If your Guinea pig's normal level of activity has dropped and they appear uninterested or unable to move about their cage, this indicates that a life-threatening condition may be present. You should also look out for slowness in responding to you or other stimuli added to the cage.
How Do Guinea Pigs Act When They're Dying?
Any noticeable change in your Guinea pig's behavior can be a sign that they are sick and at risk of death. Some common problem behaviors include depression, hiding excessively, staring into corners, or avoiding handling. Keep in mind that if you have a Guinea pig who is normally shy, these are not necessarily a concern, as you are looking for differences in your individual pet's behavior from their normal routine.
Most Guinea pigs die between 4-8 years old depending on factors like genetics, diet, and overall health care.
Dying Guinea Pig With Cage Mates
You should separate the sick or dying guinea pig from their cage mates to prevent the spread of any potential illness and to create a quieter, calmer environment. Make sure the isolated guinea pig has all their necessities, like water, food, and bedding, to keep them comfortable. Some illnesses can be contagious, so it's best to use separate supplies for the sick guinea pig.

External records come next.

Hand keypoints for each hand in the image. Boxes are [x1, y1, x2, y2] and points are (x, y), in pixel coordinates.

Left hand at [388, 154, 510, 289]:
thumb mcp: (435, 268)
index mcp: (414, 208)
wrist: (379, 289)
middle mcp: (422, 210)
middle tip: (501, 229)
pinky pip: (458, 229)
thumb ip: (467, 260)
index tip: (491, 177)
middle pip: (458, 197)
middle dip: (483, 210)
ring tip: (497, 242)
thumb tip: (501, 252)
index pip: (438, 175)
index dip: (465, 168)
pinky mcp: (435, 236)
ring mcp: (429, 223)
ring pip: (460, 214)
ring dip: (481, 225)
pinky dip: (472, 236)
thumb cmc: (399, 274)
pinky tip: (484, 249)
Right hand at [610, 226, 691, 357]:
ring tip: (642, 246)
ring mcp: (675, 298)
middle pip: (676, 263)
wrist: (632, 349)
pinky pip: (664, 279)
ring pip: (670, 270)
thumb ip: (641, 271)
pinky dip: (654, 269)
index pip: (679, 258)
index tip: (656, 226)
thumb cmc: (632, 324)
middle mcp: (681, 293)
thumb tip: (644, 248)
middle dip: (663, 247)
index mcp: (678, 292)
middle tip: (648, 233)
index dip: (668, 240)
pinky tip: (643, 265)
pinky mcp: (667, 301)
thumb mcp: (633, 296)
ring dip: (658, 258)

If you're worried about your Guinea pig being lonely without their cage mates, ask your veterinarian about their illness and if it would be okay to leave them with their companions.

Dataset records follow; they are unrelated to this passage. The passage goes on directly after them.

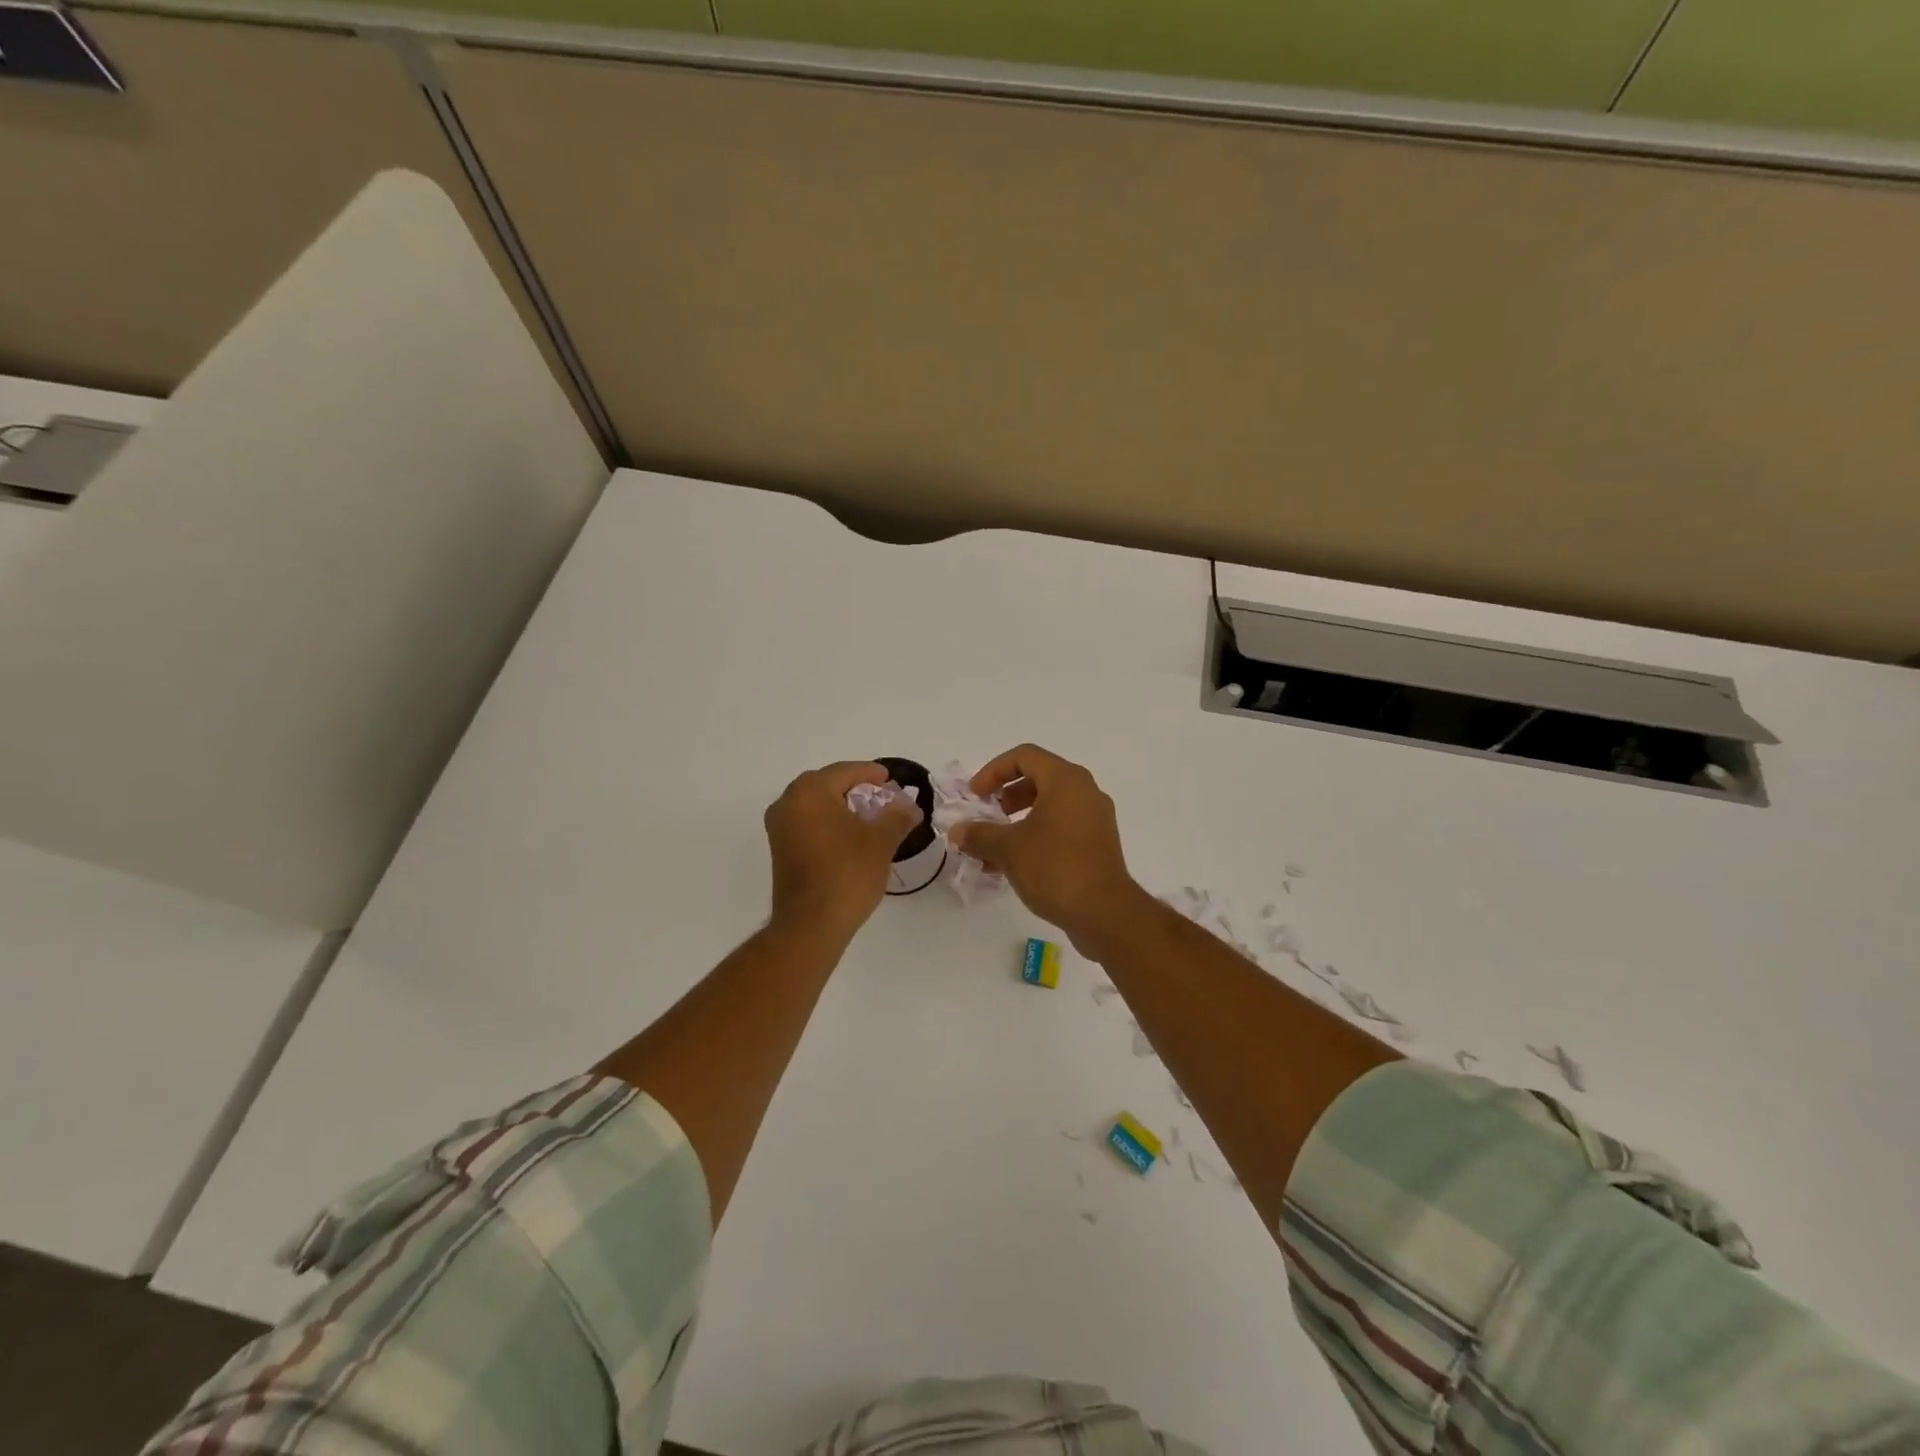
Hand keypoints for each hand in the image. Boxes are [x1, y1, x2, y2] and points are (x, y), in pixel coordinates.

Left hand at [765, 761, 921, 942]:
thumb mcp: (881, 841)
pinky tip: (850, 836)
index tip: (891, 780)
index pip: (845, 771)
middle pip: (828, 785)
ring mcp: (779, 827)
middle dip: (857, 789)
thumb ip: (897, 816)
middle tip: (883, 798)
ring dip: (842, 806)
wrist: (811, 924)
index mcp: (810, 791)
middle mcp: (788, 802)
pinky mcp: (779, 848)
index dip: (871, 773)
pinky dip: (829, 822)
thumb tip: (909, 806)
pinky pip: (808, 822)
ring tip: (870, 818)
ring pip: (816, 805)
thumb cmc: (847, 874)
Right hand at [949, 744, 1151, 956]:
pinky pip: (1062, 827)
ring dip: (1018, 820)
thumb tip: (957, 831)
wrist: (1103, 912)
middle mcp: (1085, 791)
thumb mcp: (1008, 848)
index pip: (1024, 756)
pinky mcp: (1098, 844)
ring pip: (1050, 806)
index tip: (975, 795)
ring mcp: (1095, 818)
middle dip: (1006, 796)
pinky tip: (1015, 864)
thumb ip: (979, 834)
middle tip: (986, 815)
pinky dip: (1037, 835)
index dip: (993, 771)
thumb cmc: (1054, 867)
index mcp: (1066, 780)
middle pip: (1039, 778)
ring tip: (995, 846)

Know the Signs of a Dying Guinea Pig
Guinea pigs are a much-loved small family pet, one drawback to owning them is how fragile they can be when ill. Never ignore any of the above symptoms, as these can be a sign your Guinea pig is very ill and can die without immediate veterinary help. A responsible Guinea pig owner will have already identified a cavy-savvy veterinarian they can call when their pet is sick.